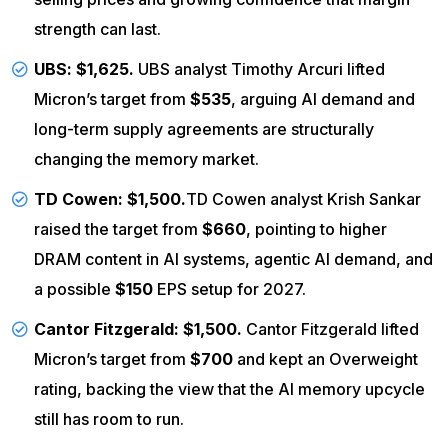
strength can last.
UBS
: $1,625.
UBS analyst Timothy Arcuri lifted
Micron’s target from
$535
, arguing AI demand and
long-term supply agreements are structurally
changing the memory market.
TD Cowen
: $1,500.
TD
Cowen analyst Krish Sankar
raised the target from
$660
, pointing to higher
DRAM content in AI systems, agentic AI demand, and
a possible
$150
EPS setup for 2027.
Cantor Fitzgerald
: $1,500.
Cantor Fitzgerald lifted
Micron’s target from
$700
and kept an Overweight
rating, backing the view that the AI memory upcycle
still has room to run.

■ ■ ■ ■

Echo every line above word for word, and leave the picture out of your reply.

§ **RESPONSE AREA**:
strength can last.
UBS
: $1,625.
UBS analyst Timothy Arcuri lifted
Micron’s target from
$535
, arguing AI demand and
long-term supply agreements are structurally
changing the memory market.
TD Cowen
: $1,500.
TD
Cowen analyst Krish Sankar
raised the target from
$660
, pointing to higher
DRAM content in AI systems, agentic AI demand, and
a possible
$150
EPS setup for 2027.
Cantor Fitzgerald
: $1,500.
Cantor Fitzgerald lifted
Micron’s target from
$700
and kept an Overweight
rating, backing the view that the AI memory upcycle
still has room to run.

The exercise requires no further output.